Internet security begins with common sense


There is a false sense of security on the Internet. We all want to think that our personal information is safe and secure when it isn’t.

With hacks becoming more and more common, companies are left paying off millions or even billions of dollars to their customers, depending on the severity of the attack.

The recent Target hacker attack that affected 110 million customers, spanning from the last week of November to the second week of December, came at great expense to the company, banks and credit card unions around the nation.

Kickstarter was also recently hacked, allowing hackers access to basic information like customer e-mails, phone numbers, mailing addresses and encrypted passwords. Although this is still a serious rupture for its security system, one thing that Kickstarter’s CO-founder Yancey Strickler wanted to get across was that the company does not save or have records of full credit card numbers for each account.

A study done in 2012 by Ponemon Research took 583 U.S. companies and asked how many of them have had some sort of data breach, hack or security problem in the past year. Of those 583, 90 percent answered yes. Within the past year their computer systems had been attacked at least once.

The hackers in these instances are getting our information when it is sold between companies. Before checking out a purchase online, we are regularly asked to agree to the given page’s term of conditions. Most of us never read them. Somewhere in that laborious document of long legal words and terms we don’t understand, it says that we agree for that company to exchange or sell our information among other companies who have similar products or commodities.

Our lack of patience to read these terms is one reason we have to blame ourselves for these assaults on our personal data. For every other reason, we have to point the finger at the handlers—the companies themselves.

Professor Mark Manulis from the University of Surrey in the UK has been studying these outbreaks and says, “If the information is sufficiently protected, then it does not matter whether it is transmitted through hostile or foreign networks.” This means that the reason companies are having these incidents are because they are trading or selling our information without the proper encrypted protection.

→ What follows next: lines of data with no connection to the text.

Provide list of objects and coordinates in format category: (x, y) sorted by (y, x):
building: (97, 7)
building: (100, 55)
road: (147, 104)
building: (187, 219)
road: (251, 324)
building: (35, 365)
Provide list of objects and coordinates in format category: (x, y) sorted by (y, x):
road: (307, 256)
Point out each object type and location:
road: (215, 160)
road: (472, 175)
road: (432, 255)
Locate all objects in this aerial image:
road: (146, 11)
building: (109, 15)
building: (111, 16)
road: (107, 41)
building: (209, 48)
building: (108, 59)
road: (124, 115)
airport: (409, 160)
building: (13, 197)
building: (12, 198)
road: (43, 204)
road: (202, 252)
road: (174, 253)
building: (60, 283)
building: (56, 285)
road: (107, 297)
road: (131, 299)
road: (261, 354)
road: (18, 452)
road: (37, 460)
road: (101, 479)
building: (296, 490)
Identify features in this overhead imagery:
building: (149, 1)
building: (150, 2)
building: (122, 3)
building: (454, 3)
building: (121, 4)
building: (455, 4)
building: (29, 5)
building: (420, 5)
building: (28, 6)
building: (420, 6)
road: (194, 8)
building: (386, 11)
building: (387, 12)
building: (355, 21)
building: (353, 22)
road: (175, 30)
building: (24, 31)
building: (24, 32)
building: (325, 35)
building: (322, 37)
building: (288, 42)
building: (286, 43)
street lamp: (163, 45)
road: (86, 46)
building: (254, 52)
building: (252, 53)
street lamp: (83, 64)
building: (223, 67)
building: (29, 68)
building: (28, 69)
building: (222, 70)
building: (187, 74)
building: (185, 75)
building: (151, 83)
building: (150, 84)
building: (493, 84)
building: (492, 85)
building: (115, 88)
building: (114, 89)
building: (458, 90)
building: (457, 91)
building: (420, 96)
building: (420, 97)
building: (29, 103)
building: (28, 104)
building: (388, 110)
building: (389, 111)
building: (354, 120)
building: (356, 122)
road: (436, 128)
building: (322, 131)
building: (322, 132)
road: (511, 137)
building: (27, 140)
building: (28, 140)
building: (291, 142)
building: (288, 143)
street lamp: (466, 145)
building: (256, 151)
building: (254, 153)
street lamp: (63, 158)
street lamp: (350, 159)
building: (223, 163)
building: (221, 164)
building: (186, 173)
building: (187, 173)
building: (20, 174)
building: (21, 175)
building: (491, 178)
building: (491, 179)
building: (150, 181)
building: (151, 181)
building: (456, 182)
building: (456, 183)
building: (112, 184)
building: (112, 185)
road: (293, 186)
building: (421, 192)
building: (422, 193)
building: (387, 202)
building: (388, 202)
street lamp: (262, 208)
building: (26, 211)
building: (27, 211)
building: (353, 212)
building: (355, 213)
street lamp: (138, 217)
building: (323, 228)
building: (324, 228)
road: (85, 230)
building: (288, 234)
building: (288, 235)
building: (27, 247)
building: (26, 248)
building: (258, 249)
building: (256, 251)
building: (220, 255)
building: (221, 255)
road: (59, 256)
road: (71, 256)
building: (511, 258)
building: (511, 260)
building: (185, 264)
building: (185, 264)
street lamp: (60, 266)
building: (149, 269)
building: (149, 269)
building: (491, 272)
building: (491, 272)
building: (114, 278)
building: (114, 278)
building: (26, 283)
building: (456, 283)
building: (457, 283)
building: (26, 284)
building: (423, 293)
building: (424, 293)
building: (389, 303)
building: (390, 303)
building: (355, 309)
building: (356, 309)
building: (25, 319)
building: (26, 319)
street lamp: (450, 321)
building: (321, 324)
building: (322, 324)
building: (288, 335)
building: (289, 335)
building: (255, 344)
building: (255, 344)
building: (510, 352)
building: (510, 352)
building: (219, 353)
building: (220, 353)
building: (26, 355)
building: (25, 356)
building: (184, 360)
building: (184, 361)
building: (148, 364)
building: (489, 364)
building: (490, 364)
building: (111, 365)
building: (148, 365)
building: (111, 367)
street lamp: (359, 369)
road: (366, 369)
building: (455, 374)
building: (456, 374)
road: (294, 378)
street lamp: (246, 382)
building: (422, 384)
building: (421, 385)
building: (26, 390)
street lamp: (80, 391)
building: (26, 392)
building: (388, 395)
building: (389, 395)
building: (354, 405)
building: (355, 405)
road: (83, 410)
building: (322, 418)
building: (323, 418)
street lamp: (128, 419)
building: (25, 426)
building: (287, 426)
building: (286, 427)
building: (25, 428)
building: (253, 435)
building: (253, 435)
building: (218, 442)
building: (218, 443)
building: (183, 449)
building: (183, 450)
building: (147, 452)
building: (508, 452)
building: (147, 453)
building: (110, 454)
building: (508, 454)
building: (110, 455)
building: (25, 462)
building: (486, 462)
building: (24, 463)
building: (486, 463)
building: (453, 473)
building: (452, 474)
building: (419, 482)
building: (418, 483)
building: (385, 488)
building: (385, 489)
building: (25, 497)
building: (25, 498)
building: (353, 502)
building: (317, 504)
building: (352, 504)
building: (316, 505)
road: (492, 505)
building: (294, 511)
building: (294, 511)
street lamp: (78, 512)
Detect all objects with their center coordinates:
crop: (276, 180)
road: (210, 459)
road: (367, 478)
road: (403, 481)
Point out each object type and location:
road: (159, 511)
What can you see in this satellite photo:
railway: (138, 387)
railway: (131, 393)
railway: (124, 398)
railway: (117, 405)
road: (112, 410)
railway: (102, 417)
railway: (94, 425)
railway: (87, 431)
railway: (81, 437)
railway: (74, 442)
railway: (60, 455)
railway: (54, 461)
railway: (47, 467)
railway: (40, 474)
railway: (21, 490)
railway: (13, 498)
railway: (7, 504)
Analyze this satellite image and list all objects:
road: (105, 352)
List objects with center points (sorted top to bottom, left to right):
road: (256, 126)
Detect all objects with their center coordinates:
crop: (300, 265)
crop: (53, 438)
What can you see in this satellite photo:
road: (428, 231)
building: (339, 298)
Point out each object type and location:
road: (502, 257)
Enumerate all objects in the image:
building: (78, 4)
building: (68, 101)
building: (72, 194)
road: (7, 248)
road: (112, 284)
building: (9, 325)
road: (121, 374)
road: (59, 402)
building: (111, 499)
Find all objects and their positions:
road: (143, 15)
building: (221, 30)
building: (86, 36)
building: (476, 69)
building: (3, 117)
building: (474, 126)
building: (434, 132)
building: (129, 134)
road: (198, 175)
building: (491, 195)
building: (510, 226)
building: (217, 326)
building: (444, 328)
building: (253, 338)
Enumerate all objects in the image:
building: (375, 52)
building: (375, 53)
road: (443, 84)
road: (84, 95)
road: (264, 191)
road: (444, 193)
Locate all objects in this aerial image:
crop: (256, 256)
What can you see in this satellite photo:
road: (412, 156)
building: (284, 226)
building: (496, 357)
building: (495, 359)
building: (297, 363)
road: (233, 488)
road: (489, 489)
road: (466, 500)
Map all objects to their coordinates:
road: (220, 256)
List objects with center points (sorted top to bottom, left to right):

We as people have to become more aware that the Internet is not as safe as we would like to think. As much as we love shopping online, people want your money and that new pair of shoes just as much as you do. These companies need to realize that they need to appropriate new rules and ethics concerning how they conduct business with our sensitive material.

We are the most technologically-advanced generation of all time. With the expertise we have in this field, we need to practice more common sense.